**PROBLEM TO SOLVE**
Rewrite the stretch of the records below, from the line containing "order: Xylariales" through the line containing "common name: grubet foldhat", as a numbered list, leaving out any blank lines.

**RECORD EXCERPTS**
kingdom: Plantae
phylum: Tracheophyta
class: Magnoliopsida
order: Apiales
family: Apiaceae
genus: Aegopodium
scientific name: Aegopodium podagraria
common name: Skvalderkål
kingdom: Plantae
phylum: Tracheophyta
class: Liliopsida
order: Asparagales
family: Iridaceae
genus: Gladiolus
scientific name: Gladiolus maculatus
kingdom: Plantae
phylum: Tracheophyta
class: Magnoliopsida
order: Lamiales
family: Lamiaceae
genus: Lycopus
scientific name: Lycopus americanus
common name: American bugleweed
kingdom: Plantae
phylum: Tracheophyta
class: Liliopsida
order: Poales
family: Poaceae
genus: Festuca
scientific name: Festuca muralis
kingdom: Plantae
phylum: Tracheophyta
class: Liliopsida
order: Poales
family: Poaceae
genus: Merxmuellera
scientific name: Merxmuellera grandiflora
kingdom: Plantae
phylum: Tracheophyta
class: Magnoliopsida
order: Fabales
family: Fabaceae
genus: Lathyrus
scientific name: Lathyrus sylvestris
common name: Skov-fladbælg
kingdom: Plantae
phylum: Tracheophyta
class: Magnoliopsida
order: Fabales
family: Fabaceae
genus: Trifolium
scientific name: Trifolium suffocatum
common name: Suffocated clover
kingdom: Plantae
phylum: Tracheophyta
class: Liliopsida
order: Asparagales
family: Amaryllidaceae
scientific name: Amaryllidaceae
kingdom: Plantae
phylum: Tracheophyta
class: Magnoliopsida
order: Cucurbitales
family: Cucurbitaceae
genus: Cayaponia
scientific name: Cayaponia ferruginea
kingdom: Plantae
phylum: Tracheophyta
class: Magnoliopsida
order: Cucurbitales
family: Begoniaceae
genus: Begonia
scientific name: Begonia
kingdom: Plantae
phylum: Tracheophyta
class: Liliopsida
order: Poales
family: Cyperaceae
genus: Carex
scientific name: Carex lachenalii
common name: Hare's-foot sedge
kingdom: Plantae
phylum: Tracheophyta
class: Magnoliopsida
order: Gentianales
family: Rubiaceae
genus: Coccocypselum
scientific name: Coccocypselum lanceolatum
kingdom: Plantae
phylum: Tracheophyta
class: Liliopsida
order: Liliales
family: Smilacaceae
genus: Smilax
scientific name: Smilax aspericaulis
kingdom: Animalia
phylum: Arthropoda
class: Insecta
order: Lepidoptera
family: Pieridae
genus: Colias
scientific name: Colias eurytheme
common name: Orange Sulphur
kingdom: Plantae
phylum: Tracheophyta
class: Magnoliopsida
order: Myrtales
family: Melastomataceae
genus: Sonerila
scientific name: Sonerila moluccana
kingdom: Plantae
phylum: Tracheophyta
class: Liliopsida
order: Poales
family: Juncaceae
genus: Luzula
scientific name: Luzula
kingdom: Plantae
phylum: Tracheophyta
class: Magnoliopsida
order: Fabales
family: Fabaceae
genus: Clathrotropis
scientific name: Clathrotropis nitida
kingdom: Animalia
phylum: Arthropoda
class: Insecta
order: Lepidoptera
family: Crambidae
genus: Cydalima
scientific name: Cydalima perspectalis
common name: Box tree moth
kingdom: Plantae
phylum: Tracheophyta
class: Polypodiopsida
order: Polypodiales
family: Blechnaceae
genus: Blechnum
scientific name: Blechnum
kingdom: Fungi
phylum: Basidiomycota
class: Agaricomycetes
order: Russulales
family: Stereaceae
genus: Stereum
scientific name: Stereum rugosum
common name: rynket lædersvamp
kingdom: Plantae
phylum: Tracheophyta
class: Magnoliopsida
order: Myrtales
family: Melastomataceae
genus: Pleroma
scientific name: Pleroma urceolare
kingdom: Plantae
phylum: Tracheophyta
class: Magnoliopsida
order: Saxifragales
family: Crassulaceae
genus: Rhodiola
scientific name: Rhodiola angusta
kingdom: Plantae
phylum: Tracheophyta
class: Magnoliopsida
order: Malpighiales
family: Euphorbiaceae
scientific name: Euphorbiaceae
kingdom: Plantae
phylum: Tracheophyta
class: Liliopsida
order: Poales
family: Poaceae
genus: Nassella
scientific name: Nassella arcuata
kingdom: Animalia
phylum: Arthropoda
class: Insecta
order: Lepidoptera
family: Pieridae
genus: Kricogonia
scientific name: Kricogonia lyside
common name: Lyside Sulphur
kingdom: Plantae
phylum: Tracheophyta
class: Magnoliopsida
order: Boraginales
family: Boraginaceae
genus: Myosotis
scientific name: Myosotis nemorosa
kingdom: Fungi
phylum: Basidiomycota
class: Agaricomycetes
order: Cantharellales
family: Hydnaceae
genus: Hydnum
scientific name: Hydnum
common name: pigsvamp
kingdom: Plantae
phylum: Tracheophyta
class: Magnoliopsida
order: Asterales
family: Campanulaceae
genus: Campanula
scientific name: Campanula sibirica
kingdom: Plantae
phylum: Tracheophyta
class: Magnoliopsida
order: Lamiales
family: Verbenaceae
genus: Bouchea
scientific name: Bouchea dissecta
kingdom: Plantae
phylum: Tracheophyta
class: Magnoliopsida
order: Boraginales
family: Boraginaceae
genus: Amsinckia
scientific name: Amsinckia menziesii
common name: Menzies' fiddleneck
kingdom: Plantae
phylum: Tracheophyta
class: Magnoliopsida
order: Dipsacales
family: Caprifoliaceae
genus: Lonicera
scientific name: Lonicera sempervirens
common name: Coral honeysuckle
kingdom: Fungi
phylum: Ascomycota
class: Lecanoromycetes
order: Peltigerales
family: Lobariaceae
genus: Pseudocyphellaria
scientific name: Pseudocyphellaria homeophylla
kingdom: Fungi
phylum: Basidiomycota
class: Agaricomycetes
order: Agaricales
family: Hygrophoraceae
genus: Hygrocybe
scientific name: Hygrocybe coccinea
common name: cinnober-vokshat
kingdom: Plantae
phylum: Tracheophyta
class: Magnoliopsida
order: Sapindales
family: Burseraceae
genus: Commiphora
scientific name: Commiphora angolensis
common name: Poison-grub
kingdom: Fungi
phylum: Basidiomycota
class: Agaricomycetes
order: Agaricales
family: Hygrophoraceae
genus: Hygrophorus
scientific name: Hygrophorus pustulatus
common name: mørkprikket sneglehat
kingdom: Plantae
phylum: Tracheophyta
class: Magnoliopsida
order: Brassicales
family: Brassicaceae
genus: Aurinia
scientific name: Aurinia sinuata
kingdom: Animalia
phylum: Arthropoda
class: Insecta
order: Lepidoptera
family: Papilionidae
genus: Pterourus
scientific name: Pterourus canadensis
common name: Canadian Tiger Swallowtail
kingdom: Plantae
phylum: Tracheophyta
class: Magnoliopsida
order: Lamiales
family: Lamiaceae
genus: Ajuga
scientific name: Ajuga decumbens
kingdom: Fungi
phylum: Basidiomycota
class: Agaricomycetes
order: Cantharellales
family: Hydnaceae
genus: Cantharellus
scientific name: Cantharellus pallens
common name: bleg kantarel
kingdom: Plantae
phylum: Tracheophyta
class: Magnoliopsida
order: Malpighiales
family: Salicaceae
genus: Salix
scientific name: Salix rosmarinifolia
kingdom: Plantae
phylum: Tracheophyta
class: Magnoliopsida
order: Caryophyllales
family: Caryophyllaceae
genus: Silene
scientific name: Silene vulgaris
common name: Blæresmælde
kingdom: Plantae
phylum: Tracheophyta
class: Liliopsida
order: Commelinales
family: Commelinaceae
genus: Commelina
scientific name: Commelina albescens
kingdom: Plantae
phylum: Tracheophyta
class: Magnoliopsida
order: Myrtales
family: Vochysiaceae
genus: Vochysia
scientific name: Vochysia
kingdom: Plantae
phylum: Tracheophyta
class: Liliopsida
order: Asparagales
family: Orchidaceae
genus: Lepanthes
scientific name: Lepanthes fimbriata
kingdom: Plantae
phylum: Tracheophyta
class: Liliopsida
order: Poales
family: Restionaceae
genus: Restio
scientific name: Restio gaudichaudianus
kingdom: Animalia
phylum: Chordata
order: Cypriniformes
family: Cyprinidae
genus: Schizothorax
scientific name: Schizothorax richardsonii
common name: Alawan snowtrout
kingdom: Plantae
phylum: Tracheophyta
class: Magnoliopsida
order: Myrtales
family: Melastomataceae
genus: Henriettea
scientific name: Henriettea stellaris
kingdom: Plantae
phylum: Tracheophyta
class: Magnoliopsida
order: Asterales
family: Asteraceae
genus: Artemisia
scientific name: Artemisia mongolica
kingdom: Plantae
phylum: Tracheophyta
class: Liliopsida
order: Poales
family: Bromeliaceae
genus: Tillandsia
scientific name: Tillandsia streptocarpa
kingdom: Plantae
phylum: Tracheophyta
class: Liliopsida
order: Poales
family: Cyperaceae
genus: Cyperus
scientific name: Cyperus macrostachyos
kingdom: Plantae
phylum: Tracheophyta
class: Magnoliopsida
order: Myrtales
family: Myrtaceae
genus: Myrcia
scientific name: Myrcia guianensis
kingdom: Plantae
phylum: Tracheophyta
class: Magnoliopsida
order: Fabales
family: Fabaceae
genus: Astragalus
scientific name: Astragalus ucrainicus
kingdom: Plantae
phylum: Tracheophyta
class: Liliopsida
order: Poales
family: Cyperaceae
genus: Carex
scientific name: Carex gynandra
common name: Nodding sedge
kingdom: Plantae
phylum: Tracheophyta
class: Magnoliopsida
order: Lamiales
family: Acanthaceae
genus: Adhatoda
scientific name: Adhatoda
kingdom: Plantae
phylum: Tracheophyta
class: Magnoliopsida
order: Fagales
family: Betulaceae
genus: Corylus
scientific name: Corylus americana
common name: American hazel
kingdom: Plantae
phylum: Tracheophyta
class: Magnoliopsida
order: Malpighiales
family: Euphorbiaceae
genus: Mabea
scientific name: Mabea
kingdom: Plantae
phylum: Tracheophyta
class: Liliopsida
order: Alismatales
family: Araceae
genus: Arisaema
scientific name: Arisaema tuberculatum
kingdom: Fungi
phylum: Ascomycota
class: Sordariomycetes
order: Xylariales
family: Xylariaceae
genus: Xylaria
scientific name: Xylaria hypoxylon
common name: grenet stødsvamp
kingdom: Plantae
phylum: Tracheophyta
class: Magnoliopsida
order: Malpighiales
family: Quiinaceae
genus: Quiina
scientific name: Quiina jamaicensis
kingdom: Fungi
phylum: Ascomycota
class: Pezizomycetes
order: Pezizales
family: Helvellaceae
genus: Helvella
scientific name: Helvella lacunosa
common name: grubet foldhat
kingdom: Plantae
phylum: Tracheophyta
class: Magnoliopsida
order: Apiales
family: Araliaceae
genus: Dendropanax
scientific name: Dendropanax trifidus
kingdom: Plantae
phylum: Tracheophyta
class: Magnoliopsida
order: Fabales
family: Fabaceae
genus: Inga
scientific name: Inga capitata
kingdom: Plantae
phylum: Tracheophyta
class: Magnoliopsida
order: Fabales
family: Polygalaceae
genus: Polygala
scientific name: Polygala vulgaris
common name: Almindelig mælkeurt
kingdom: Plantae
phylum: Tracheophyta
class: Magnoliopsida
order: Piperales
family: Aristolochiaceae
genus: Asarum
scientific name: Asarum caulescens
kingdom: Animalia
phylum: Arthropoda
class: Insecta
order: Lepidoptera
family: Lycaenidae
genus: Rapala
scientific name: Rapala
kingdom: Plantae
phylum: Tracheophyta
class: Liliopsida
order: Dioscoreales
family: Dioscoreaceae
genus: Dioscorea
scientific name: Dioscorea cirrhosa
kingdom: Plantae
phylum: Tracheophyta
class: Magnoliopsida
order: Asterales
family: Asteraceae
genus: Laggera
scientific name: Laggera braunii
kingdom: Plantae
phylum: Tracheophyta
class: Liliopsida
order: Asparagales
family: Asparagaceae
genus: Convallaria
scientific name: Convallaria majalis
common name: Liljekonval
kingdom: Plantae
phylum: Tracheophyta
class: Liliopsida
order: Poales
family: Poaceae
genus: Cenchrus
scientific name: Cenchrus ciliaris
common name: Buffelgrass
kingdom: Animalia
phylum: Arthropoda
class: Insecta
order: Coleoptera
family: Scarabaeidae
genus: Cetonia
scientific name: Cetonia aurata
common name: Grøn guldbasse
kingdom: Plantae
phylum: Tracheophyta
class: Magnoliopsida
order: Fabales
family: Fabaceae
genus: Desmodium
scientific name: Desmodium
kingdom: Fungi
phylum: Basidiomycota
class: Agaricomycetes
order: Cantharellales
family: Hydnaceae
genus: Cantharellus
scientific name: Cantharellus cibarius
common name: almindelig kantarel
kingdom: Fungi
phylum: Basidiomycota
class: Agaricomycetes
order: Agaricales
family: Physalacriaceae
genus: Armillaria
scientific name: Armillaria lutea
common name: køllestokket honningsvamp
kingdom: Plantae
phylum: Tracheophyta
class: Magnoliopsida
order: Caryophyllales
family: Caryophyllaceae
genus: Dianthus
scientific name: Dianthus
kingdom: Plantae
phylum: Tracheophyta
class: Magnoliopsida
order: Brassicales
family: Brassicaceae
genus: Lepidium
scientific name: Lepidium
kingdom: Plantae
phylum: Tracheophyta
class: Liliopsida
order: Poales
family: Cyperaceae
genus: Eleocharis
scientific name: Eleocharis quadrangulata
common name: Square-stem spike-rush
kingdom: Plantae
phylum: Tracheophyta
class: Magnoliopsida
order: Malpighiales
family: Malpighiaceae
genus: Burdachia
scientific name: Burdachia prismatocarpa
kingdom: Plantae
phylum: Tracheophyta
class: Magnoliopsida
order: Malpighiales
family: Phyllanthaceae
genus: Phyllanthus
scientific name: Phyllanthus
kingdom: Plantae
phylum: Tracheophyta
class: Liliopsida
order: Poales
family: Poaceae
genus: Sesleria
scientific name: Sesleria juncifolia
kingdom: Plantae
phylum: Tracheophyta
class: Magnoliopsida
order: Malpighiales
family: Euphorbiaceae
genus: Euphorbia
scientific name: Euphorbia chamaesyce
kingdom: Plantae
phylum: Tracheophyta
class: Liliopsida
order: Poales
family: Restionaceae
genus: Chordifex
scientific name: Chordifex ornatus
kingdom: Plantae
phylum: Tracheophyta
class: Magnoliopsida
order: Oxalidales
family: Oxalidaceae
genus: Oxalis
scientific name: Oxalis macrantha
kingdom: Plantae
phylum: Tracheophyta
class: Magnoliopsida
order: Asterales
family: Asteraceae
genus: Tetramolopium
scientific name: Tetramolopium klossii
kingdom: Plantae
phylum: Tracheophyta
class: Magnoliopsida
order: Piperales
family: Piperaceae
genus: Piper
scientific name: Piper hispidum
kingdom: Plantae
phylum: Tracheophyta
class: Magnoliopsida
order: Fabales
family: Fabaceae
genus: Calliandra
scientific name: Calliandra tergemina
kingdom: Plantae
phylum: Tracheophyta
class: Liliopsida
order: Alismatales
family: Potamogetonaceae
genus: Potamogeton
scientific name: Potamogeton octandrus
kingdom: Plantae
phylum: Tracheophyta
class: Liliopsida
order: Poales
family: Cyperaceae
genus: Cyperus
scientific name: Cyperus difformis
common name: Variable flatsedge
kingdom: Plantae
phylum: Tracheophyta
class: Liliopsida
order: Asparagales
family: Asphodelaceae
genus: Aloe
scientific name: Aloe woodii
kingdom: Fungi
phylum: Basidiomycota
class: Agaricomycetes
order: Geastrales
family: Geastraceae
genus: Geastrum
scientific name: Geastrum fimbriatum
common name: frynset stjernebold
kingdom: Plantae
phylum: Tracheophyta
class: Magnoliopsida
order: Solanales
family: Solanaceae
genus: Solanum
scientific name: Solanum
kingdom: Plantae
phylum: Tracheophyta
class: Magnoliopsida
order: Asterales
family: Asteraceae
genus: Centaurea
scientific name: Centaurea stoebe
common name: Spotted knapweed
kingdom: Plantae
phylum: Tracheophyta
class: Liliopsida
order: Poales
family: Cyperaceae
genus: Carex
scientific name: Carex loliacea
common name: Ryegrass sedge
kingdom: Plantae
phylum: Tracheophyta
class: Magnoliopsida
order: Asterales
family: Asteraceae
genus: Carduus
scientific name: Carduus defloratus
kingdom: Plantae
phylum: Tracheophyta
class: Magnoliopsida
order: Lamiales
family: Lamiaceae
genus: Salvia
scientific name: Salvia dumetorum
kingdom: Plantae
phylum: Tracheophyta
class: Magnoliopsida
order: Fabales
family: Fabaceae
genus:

**EXERCISE ANSWER**
1. order: Xylariales
2. family: Xylariaceae
3. genus: Xylaria
4. scientific name: Xylaria hypoxylon
5. common name: grenet stødsvamp
6. kingdom: Plantae
7. phylum: Tracheophyta
8. class: Magnoliopsida
9. order: Malpighiales
10. family: Quiinaceae
11. genus: Quiina
12. scientific name: Quiina jamaicensis
13. kingdom: Fungi
14. phylum: Ascomycota
15. class: Pezizomycetes
16. order: Pezizales
17. family: Helvellaceae
18. genus: Helvella
19. scientific name: Helvella lacunosa
20. common name: grubet foldhat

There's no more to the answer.